1 marzo 2011
Lo chiamavano il “gigante buono”. Troppo buono per essere un pugile: una sorta di ossimoro. Ma Dante Canè, il pugile più amato di Bologna, era così. Aveva un grande animo. Lo ricorda con nostalgia la figlia Paola e lo ricorda anche un libro uscito nel maggio dell’anno scorso per i tipi della Renoedizioni, scritto a dieci anni dalla sua scomparsa da Claudio Bolognini e intitolato “La ballata di Dante Canè, la storia popolare del gigante buono”.
“Mi ricordo solo che quando mio padre tornava da lavorare o aveva un occhio gonfio o una mano fasciata”, dice Paola. La vita di Dante dopo l’abbandono del ring nel 1978 a 39 anni, si è svolta dietro il bancone di una salumeria nel quartiere di San Donato. Una vita prima dedicata ai guantoni, fatta di biglietti d’aereo, di coppe vinte, di fasce tricolori, e poi alla famiglia.

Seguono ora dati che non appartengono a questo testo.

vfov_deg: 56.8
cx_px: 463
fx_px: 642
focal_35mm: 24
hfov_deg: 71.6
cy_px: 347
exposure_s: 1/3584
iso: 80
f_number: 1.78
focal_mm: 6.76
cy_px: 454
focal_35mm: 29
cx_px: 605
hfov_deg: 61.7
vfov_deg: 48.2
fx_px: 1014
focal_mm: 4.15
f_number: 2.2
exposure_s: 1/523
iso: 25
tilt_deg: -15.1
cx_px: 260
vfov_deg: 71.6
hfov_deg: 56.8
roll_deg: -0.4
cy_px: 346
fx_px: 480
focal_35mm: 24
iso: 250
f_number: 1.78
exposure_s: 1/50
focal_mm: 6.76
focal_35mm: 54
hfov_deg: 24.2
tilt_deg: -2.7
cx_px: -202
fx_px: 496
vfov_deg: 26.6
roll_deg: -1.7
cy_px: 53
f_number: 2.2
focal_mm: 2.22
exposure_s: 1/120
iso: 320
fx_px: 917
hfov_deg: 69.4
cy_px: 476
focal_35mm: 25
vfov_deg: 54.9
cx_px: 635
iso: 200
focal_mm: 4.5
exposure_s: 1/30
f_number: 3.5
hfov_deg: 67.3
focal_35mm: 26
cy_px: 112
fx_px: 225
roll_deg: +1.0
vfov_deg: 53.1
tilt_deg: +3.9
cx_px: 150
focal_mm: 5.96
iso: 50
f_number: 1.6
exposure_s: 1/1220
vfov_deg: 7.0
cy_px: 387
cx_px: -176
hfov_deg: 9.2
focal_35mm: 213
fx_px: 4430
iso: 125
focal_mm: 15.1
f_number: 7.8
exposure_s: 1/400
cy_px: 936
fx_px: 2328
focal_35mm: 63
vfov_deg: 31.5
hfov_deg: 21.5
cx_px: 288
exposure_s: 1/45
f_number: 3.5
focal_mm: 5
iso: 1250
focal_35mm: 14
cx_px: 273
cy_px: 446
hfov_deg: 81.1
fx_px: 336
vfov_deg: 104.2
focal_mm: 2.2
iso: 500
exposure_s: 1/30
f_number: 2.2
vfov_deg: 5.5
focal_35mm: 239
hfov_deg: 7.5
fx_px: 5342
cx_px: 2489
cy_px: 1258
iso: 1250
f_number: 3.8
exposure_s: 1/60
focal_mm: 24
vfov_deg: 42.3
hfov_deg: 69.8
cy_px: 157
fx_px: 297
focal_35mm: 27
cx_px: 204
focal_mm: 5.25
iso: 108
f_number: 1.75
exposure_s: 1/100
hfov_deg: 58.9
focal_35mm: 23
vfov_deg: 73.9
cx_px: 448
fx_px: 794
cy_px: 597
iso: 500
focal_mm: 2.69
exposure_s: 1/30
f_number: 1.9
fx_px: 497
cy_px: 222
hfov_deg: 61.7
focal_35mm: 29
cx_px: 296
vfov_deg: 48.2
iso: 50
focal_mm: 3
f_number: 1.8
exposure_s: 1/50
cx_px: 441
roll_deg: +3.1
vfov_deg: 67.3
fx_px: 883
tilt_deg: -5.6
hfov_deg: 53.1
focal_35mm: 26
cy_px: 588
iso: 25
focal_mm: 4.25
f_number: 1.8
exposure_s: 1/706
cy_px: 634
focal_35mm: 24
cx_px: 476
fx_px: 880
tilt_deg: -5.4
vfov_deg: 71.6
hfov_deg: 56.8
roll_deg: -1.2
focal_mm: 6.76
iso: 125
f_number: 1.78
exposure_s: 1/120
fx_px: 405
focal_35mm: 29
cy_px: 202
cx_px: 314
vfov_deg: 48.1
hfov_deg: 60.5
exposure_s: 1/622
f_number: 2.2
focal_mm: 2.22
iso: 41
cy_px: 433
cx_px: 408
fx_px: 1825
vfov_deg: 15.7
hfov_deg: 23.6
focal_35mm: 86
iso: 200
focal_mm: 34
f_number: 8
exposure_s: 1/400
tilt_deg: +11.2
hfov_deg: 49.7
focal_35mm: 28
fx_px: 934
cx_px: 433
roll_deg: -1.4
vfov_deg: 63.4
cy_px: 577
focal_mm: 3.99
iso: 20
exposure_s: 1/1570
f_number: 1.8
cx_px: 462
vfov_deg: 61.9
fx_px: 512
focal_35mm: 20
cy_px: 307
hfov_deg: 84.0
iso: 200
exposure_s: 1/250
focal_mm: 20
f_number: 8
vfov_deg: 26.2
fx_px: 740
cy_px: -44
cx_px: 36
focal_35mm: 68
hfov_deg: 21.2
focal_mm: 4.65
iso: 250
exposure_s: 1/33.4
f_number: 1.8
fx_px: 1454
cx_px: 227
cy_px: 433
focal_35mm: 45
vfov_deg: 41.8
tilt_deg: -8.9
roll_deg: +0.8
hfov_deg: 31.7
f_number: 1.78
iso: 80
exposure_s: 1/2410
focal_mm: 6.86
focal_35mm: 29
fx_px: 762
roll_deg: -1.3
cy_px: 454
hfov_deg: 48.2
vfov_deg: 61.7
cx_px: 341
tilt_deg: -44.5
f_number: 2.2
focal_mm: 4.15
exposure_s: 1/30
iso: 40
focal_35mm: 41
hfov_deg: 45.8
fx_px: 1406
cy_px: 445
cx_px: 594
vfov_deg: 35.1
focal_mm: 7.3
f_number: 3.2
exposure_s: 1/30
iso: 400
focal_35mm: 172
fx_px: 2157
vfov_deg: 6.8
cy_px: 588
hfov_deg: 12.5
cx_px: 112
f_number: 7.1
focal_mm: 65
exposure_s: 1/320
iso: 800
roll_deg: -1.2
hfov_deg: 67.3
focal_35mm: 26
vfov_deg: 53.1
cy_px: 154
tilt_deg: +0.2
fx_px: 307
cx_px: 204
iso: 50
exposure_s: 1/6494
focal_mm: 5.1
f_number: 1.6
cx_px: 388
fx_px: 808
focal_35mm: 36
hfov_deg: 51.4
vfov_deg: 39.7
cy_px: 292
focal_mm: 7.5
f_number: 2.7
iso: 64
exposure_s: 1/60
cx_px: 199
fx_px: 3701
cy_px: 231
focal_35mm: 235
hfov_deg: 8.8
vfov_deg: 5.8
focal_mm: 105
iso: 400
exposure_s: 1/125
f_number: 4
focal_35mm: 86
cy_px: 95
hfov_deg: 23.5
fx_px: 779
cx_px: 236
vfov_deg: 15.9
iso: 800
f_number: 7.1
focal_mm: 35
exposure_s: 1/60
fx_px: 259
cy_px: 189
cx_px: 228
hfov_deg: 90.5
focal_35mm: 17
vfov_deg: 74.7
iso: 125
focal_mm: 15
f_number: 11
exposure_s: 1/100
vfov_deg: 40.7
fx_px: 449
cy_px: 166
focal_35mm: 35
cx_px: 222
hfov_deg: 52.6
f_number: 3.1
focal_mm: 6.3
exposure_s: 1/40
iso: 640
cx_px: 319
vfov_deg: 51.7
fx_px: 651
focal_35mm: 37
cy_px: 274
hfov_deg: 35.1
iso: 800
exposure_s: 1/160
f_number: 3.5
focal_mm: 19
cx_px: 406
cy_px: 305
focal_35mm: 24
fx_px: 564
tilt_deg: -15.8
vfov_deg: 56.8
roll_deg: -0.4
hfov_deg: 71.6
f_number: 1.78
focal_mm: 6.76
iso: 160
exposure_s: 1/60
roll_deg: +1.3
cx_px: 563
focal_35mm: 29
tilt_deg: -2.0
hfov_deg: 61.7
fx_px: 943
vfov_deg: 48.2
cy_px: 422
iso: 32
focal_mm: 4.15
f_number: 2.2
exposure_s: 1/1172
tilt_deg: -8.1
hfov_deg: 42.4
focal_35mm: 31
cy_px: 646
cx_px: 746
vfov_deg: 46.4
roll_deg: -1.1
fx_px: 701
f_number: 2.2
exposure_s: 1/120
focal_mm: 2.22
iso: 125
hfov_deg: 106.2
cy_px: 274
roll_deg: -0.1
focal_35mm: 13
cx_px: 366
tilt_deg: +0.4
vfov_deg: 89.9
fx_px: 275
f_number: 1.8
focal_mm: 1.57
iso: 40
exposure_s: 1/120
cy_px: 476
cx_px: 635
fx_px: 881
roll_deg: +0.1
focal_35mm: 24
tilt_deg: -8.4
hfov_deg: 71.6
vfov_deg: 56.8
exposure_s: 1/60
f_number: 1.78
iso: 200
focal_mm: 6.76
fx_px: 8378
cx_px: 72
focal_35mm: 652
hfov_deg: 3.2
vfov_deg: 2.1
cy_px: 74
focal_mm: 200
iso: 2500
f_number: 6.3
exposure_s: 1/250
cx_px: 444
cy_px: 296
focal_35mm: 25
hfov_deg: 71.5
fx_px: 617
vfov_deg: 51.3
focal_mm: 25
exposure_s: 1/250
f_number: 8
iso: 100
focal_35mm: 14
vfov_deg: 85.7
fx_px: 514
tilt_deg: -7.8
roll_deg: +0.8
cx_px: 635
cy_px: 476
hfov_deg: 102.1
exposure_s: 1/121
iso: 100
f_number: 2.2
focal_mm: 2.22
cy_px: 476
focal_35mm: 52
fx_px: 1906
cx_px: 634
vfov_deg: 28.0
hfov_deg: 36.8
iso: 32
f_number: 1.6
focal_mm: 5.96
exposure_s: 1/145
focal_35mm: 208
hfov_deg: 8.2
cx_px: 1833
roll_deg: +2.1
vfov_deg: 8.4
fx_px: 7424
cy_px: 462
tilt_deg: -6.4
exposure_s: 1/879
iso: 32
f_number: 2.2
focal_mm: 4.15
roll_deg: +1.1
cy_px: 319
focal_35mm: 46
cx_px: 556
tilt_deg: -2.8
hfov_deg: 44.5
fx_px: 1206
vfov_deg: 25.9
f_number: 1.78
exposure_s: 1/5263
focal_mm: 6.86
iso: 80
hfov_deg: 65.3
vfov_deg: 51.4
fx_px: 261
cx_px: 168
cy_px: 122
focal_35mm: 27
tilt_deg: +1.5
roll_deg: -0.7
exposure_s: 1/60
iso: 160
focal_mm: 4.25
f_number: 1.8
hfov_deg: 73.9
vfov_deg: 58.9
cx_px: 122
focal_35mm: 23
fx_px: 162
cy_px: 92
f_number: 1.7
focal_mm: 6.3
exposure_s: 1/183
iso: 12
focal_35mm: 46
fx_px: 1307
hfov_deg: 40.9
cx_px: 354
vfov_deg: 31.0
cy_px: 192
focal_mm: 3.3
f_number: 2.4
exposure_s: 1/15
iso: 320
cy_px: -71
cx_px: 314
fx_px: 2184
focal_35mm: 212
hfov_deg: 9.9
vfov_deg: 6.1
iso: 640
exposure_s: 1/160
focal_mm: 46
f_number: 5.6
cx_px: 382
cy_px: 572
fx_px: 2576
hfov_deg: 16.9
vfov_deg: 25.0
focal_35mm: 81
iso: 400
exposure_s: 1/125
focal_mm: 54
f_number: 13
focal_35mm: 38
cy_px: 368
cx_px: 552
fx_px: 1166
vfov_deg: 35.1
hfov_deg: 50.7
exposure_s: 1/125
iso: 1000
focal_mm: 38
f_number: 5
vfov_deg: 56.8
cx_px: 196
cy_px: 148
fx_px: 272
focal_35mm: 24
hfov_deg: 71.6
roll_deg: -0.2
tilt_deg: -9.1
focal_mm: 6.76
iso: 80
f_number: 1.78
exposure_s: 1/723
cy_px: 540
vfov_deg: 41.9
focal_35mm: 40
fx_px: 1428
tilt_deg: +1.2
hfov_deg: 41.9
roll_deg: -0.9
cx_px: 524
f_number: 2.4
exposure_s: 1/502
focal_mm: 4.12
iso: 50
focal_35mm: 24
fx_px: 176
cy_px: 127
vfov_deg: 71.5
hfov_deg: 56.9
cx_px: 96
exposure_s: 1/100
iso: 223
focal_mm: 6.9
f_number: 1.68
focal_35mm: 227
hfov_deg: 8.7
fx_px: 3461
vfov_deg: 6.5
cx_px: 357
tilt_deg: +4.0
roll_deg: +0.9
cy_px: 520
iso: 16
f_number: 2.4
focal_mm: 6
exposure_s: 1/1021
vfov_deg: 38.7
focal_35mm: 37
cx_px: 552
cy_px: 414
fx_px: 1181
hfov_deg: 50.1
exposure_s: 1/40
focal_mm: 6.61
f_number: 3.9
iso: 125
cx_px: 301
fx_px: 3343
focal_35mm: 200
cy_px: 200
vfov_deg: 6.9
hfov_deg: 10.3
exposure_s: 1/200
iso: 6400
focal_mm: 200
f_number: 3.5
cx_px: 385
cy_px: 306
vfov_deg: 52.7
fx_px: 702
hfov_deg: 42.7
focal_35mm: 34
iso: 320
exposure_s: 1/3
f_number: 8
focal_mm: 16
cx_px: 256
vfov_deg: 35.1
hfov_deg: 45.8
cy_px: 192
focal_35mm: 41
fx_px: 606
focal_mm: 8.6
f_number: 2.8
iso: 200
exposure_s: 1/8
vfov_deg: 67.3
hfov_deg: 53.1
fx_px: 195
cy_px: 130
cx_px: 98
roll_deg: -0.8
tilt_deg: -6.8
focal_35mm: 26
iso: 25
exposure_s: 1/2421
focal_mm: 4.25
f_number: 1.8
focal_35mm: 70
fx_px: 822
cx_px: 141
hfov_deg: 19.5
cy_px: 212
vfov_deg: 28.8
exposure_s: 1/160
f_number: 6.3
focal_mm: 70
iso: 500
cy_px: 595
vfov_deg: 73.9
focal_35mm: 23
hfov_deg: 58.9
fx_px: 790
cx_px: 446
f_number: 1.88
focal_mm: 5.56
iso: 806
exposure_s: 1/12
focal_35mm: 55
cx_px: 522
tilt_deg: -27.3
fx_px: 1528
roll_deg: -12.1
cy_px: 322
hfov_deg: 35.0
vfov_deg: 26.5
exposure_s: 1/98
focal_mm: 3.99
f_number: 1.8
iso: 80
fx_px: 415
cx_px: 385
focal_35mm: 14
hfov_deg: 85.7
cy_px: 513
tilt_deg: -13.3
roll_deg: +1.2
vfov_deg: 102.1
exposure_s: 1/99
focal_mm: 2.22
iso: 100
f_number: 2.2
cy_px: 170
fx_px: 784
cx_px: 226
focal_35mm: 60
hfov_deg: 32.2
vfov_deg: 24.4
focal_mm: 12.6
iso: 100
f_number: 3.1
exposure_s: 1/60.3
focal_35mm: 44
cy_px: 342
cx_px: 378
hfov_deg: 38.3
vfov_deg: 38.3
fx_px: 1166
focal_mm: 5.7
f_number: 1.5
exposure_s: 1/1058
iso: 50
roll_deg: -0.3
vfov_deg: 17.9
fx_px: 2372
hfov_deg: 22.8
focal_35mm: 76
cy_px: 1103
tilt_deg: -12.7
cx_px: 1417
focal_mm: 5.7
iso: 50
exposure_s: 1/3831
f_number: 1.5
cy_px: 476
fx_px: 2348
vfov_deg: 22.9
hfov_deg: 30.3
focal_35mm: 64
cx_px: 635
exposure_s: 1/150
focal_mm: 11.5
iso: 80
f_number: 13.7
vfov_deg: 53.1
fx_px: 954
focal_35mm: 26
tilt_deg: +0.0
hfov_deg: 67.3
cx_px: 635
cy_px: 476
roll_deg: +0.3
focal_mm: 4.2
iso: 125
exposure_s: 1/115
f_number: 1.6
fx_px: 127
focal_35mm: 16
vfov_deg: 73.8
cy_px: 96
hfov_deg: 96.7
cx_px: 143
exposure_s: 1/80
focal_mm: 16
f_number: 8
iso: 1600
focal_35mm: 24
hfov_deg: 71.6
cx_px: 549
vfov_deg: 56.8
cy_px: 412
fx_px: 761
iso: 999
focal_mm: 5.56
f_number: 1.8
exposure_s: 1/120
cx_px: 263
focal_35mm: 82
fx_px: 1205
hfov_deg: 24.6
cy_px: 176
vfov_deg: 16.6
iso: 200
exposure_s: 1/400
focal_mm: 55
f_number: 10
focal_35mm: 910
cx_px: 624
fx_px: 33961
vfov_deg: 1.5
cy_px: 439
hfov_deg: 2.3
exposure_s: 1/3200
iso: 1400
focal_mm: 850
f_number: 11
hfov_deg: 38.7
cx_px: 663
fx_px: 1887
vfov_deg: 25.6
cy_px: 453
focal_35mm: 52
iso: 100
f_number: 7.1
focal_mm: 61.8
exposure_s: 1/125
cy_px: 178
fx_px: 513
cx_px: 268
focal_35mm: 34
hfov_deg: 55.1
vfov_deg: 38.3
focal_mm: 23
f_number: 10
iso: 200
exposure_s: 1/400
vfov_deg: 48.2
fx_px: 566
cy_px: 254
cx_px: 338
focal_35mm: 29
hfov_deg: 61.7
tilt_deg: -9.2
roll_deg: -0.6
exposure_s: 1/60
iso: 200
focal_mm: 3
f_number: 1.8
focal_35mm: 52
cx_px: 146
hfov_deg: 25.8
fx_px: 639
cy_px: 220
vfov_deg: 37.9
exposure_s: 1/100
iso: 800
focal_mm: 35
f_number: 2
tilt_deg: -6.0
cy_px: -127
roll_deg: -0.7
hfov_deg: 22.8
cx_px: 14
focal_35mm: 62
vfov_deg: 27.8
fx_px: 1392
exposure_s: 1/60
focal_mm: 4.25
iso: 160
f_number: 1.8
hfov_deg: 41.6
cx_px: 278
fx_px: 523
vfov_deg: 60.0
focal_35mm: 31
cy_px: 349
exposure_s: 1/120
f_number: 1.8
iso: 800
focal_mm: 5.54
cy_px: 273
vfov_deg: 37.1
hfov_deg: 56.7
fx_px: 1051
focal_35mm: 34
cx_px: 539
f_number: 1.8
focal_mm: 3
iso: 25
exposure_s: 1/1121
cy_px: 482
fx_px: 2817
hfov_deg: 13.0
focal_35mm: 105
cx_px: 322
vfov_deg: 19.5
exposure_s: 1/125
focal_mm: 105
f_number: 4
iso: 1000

Il primo pugile eroe bolognese dei tempi andati fu Francesco Cavicchi di Pieve di Cento, campione d’Europa nel 1955 e tra i primi dieci pugili mondiali di quell’anno. Le prime sfide di Checco Cavicchi i bolognesi andavano a vederle in Sala Borsa, oggi splendida biblioteca comunale, e allo stadio. Poi cercarono il suo erede in Dante Canè da Granarolo, e lo videro combattere al Palazzetto dello Sport, prima di affrontare ring più impegnativi.
La carriera professionistica di Canè conta 45 vittorie da peso massimo, 6 pareggi e 15 sconfitte. Campione d’Italia nel 1961, ’62 e ’63, tentò due volte l’assalto al titolo europeo, nel ’75 contro l’inglese Joe Bugner e nel ’78 contro l’uruguaiano Alfredo Evangelista, ma fu battuto entrambe le volte per ko. Gianfranco Civolani, memoria storica della boxe bolognese, ricorda che “all’epoca si diceva sempre che ci voleva la grinta di Dante e il fisico di Cavicchi, per fare il pugile perfetto”. Della determinazione di Canè sul ring è testimone il grande campione Nino Benvenuti: “Dante aveva il coraggio di un peso mosca”.
Canè mancò le due occasioni della sua vita, l’assalto al titolo europeo, forse per esserci arrivato troppo tardi. Ma i vecchi bolognesi non dimenticano il suo spirito di sacrificio, il suo coraggio, la sua serietà, qualità indispensabili per ogni sportivo. Quando lo vedevano salire sul ring, non potevano non esclamare: “sòccia, che fisico!”.